The first part of the exhibition hall consists of stuffed animals and birds that were indigenous to the region when they were still alive. There is (among other things) a deer, a wolf, a bear, an eagle, a mountain goat, a marmot, and (get this!) a snow leopard. They've actually gone and shot a snow leopard - one of the world's most endangered species - to teach the conservation of nature. I expect they're still out there hunting down pandas.
And I don't know what the poor badger did to offend them, but there are two of those. Why do you need to shoot and stuff TWO badgers to show people what a dead badger looks like? (Rather more snub-nosed than the European variety but with the same markings, badger fans.)

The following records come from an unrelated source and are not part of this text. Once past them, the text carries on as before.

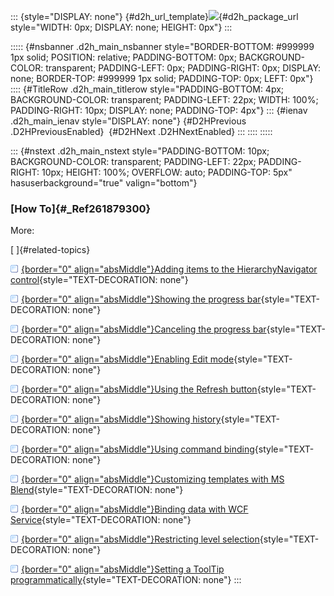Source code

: ::: {style="DISPLAY: none"}
[](ms-xhelp:///?Id=d2h_url_template){#d2h_url_template}![](!package_url!){#d2h_package_url style="WIDTH: 0px; DISPLAY: none; HEIGHT: 0px"}
:::

::::: {#nsbanner .d2h_main_nsbanner style="BORDER-BOTTOM: #999999 1px solid; POSITION: relative; PADDING-BOTTOM: 0px; BACKGROUND-COLOR: transparent; PADDING-LEFT: 0px; PADDING-RIGHT: 0px; DISPLAY: none; BORDER-TOP: #999999 1px solid; PADDING-TOP: 0px; LEFT: 0px"}
:::: {#TitleRow .d2h_main_titlerow style="PADDING-BOTTOM: 4px; BACKGROUND-COLOR: transparent; PADDING-LEFT: 22px; WIDTH: 100%; PADDING-RIGHT: 10px; DISPLAY: none; PADDING-TOP: 4px"}
::: {#ienav .d2h_main_ienav style="DISPLAY: none"}
[](ms-xhelp:///?Id=f1b9a98b-8d26-4c93-a847-caa3cd768c83){#D2HPrevious .D2HPreviousEnabled}  [](ms-xhelp:///?Id=af2846a7-1a20-405c-81f5-8d18937f7fb0){#D2HNext .D2HNextEnabled}
:::
::::
:::::

::: {#nstext .d2h_main_nstext style="PADDING-BOTTOM: 10px; BACKGROUND-COLOR: transparent; PADDING-LEFT: 22px; PADDING-RIGHT: 10px; HEIGHT: 100%; OVERFLOW: auto; PADDING-TOP: 5px" hasuserbackground="true" valign="bottom"}
### [How To]{#_Ref261879300}

More:

[ ]{#related-topics}

[![](../button.gif){border="0" align="absMiddle"}Adding items to the HierarchyNavigator control](ms-xhelp:///?Id=88f43de8-5d1f-4109-bbc2-dc04962e6e4d){style="TEXT-DECORATION: none"}

[![](../button.gif){border="0" align="absMiddle"}Showing the progress bar](ms-xhelp:///?Id=72df523d-4331-4025-a690-bae628a3a0e8){style="TEXT-DECORATION: none"}

[![](../button.gif){border="0" align="absMiddle"}Canceling the progress bar](ms-xhelp:///?Id=cd4c2566-d789-47ba-97ae-70cbe30d7ce1){style="TEXT-DECORATION: none"}

[![](../button.gif){border="0" align="absMiddle"}Enabling Edit mode](ms-xhelp:///?Id=0e23904c-cfe4-4ffe-bdd8-11a40d2ea8f4){style="TEXT-DECORATION: none"}

[![](../button.gif){border="0" align="absMiddle"}Using the Refresh button](ms-xhelp:///?Id=54e9777d-b2a1-49df-b202-dfa4e82af5fe){style="TEXT-DECORATION: none"}

[![](../button.gif){border="0" align="absMiddle"}Showing history](ms-xhelp:///?Id=1dbfc06a-d3ea-4599-bfe0-609a3c74126d){style="TEXT-DECORATION: none"}

[![](../button.gif){border="0" align="absMiddle"}Using command binding](ms-xhelp:///?Id=a33dba68-0669-4dbd-b451-c3979e390260){style="TEXT-DECORATION: none"}

[![](../button.gif){border="0" align="absMiddle"}Customizing templates with MS Blend](ms-xhelp:///?Id=92b02212-542c-4953-89a6-a0c539e36d8c){style="TEXT-DECORATION: none"}

[![](../button.gif){border="0" align="absMiddle"}Binding data with WCF Service](ms-xhelp:///?Id=a8e5734e-aae0-4733-9ebe-0c4ad8a94357){style="TEXT-DECORATION: none"}

[![](../button.gif){border="0" align="absMiddle"}Restricting level selection](ms-xhelp:///?Id=e6a8489d-0fb6-49c0-ae98-f3ccb83414e3){style="TEXT-DECORATION: none"}

[![](../button.gif){border="0" align="absMiddle"}Setting a ToolTip programmatically](ms-xhelp:///?Id=87792943-ad25-448d-bbbb-51f8fc335cb5){style="TEXT-DECORATION: none"}
:::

But the hypocrisy doesn't end there. There's much more to come, with a large dose of breathtaking cynicism added. The next stage of the visit is to a small room where we are lectured briefly (in Chinese, but I got the gist of it from the items being held up and the hand gestures) of the benefits of deer products for your health. There is a distinctly unhealthy looking deer kept in close captivity just outside the window. Then you go to the final part of the building, taking up a third of the floor space, and it's a big hall full of people in white coats selling deer products and general deer snack items. I can only assume that the UN is unaware of what is being done in its name in the interests of conservation and ecology.
There's a lot I like about China (not that you'd know it from reading this website!) and much more that I find fascinating. But there is a lot that is detestable. The trouble, as I've mentioned before, is how to tell a billion people that they're wrong. If anyone can do it, the (almost)-all-controlling Chinese government can.